# Tracking copyrighted images across Internet



## RichardC (Jul 22, 2015)

Somewhat new to LR, and using v.4.4, though will probably move to CC soon.

I am looking for a way to be able to search for any of my images that may have been scraped from my websites or the sites I've sold rights to, to discover unauthorized use.  My first thoughts are that it might be do-able through metadata.  I know there are commercial services that offer such services; however, I have to believe, with all the current indexing of the Internet, that one could be able to schedule an ongoing search.

Thoughts???


----------



## LouieSherwin (Jul 22, 2015)

Hi I've found one. I discovered it while playing with Google image search. Google apparently uses a pretty interesting search that uses the actual image pixels instead of metadata. Unfortunately most image sites including the most common in use strip almost all of your metadata. And even with the metadata that they do keep they are all over the map in terms of how they store, label and index it for search or viewing. 

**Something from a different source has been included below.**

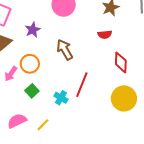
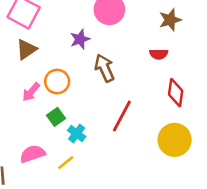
purple star: (33, 30) -> (80, 39), moved
cyan cross: (61, 98) -> (77, 133), moved

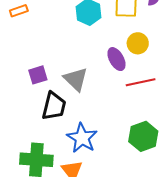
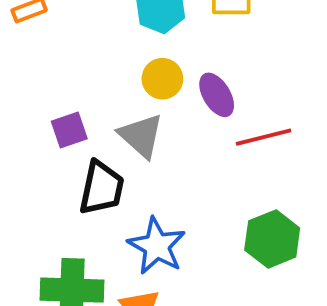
yellow circle: (138, 43) -> (162, 79), moved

I only upload low resolution images, include a watermark of some kind and simply expect that there will be some additional usage of those. The vast majority of people who are casually copying images are just doing so for personal use. 

The best protection against potential abuse is to register all your published images with US Copyright Office. Then if some big organization makes unauthorized  commercial use of your images you have a solid legal grounds to receive compensation. 

-louie


----------